WORK TO BE COMPLETED:
Using the records below, filter out every line that lacks "moved" and copy the rest.

Coordinate-based change listings
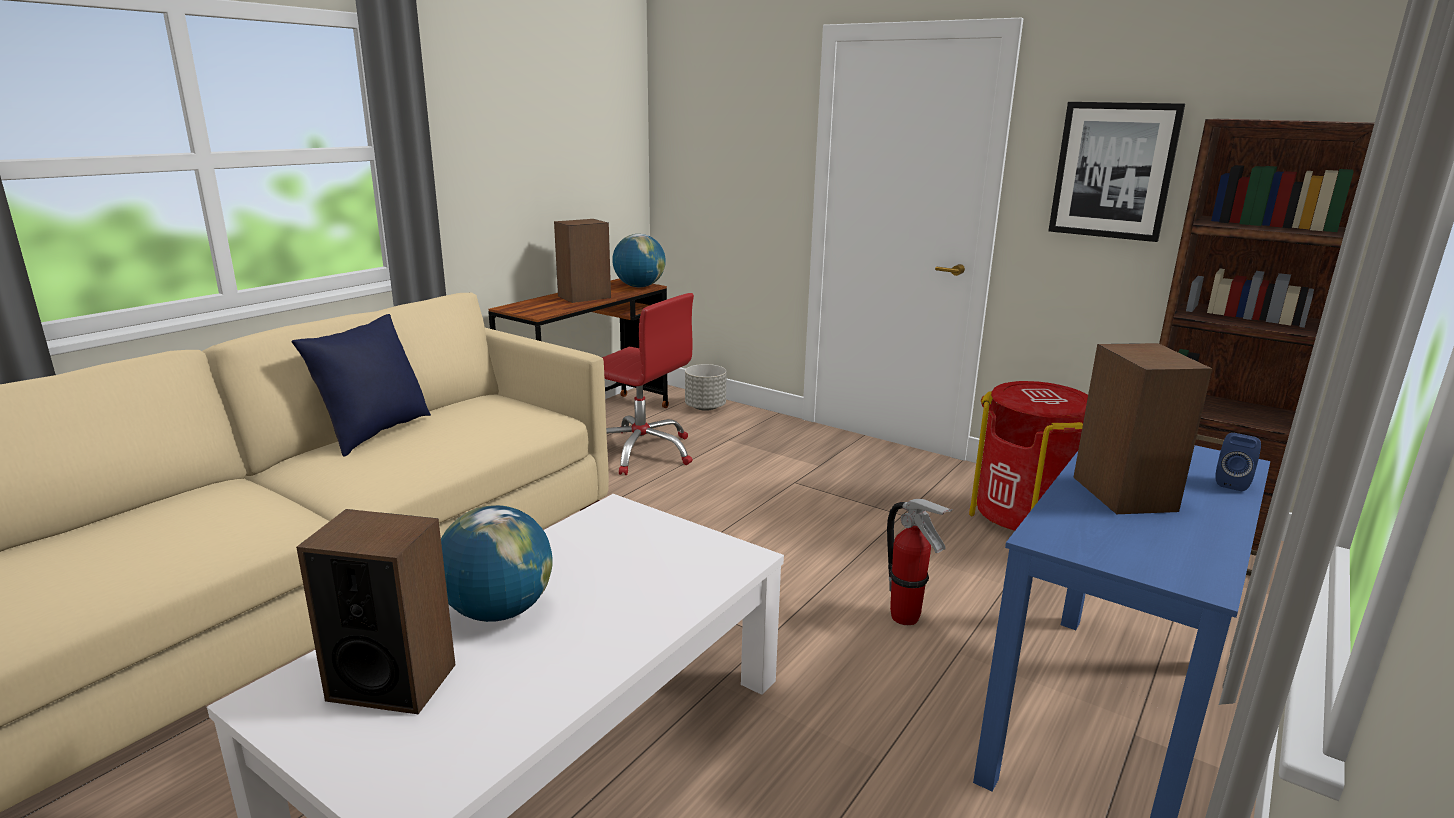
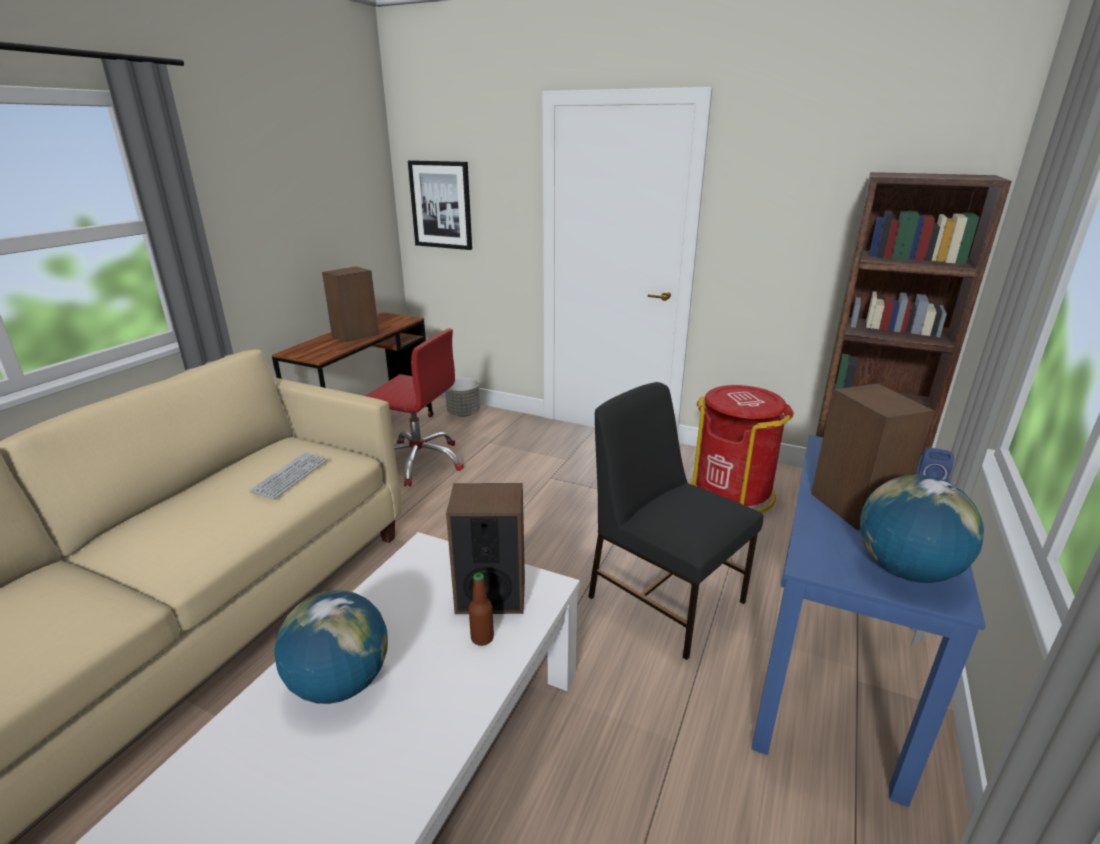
camera: 10 degrees left, 5 degrees up
blue pillow [292,314,431,457] -> none
speaker [296,509,455,714] -> speaker moved to [446,483,525,614]
globe [612,234,666,287] -> globe moved to [860,475,984,583]
fire extinguisher [887,499,953,625] -> black chair [588,382,763,660]
picture [1048,102,1185,242] -> picture moved to [408,160,472,250]
none -> keyboard [249,452,328,499]
none -> bottle [469,573,494,646]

EXERCISE OUTPUT:
speaker [296,509,455,714] -> speaker moved to [446,483,525,614]
globe [612,234,666,287] -> globe moved to [860,475,984,583]
picture [1048,102,1185,242] -> picture moved to [408,160,472,250]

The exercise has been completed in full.